Listed records:
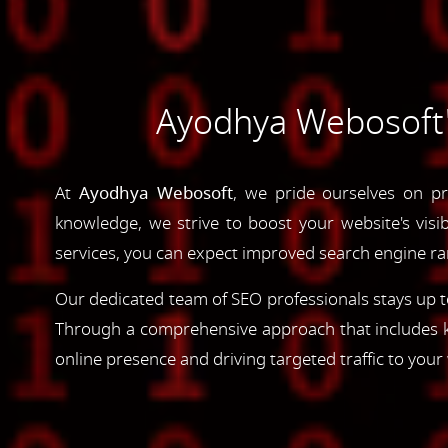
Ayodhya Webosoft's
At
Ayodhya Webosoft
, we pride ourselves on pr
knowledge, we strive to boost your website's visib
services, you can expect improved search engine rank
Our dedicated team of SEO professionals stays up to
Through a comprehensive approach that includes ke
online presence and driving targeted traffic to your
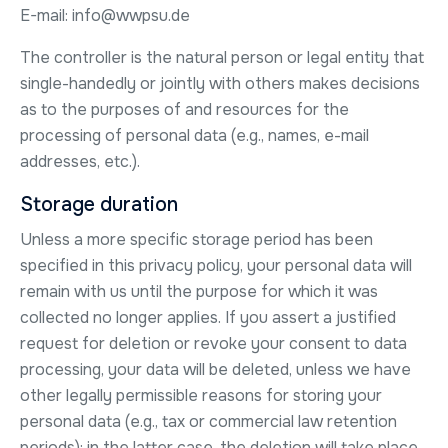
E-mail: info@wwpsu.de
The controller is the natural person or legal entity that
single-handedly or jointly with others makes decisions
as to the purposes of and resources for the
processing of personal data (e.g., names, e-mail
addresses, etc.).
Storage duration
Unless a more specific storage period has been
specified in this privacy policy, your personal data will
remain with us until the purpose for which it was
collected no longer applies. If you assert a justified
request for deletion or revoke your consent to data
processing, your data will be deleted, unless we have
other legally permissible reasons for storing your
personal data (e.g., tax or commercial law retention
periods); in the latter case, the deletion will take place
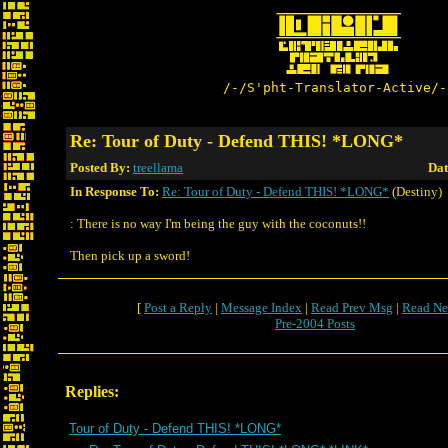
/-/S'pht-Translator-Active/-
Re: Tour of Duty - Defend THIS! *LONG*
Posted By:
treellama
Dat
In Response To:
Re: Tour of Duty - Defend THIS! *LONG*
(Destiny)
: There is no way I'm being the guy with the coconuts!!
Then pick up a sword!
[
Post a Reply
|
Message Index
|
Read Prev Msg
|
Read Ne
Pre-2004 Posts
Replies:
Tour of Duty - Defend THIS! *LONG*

--

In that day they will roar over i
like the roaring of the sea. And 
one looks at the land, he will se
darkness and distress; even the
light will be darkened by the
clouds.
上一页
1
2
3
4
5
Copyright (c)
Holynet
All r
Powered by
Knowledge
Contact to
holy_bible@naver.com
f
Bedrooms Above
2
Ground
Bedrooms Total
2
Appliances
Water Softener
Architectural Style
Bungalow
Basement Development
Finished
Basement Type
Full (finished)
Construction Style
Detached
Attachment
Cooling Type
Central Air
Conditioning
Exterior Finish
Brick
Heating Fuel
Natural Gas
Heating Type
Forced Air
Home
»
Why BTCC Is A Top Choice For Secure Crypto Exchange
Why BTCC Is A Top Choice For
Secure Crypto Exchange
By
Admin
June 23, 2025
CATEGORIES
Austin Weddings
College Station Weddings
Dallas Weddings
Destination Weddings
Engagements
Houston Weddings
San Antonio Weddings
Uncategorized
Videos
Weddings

Exercise objective: Your task is to gather all lines from the entries above that hold the word "mail".

Your solution:
E-mail: info@wwpsu.de
processing of personal data (e.g., names, e-mail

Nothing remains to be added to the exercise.